[Saved entries]
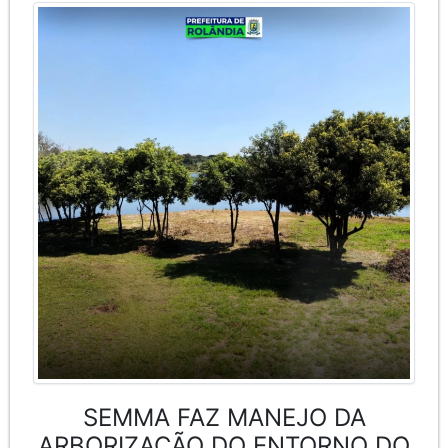
SEMMA FAZ MANEJO DA
ARBORIZAÇÃO DO ENTORNO DO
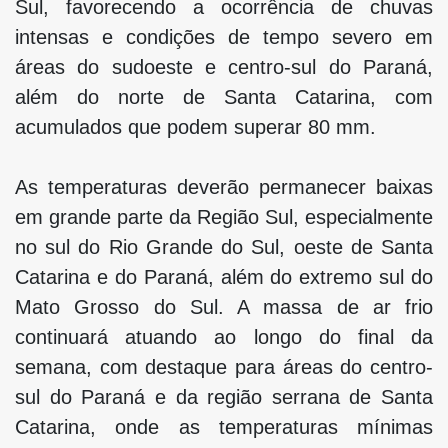
Sul, favorecendo a ocorrência de chuvas
intensas e condições de tempo severo em
áreas do sudoeste e centro-sul do Paraná,
além do norte de Santa Catarina, com
acumulados que podem superar 80 mm.
As temperaturas deverão permanecer baixas
em grande parte da Região Sul, especialmente
no sul do Rio Grande do Sul, oeste de Santa
Catarina e do Paraná, além do extremo sul do
Mato Grosso do Sul. A massa de ar frio
continuará atuando ao longo do final da
semana, com destaque para áreas do centro-
sul do Paraná e da região serrana de Santa
Catarina, onde as temperaturas mínimas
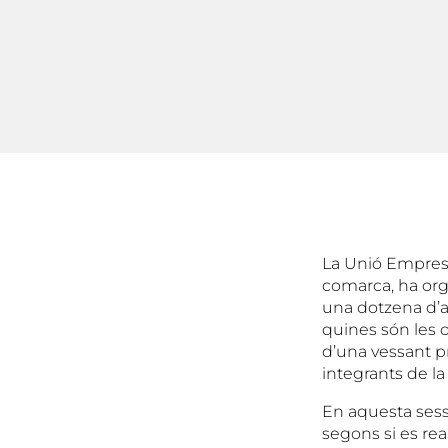
La Unió Empresar
comarca, ha orga
una dotzena d’a
quines són les 
d’una vessant pr
integrants de la
En aquesta sess
segons si es rea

■ What is being asked
The answer must consist solely of the lines from the first line of the data through the line containing "sul do Paraná e da região serrana de Santa", inclusive, reproduced exactly and without pictures.

■ Expected answer
SEMMA FAZ MANEJO DA
ARBORIZAÇÃO DO ENTORNO DO
Sul, favorecendo a ocorrência de chuvas
intensas e condições de tempo severo em
áreas do sudoeste e centro-sul do Paraná,
além do norte de Santa Catarina, com
acumulados que podem superar 80 mm.
As temperaturas deverão permanecer baixas
em grande parte da Região Sul, especialmente
no sul do Rio Grande do Sul, oeste de Santa
Catarina e do Paraná, além do extremo sul do
Mato Grosso do Sul. A massa de ar frio
continuará atuando ao longo do final da
semana, com destaque para áreas do centro-
sul do Paraná e da região serrana de Santa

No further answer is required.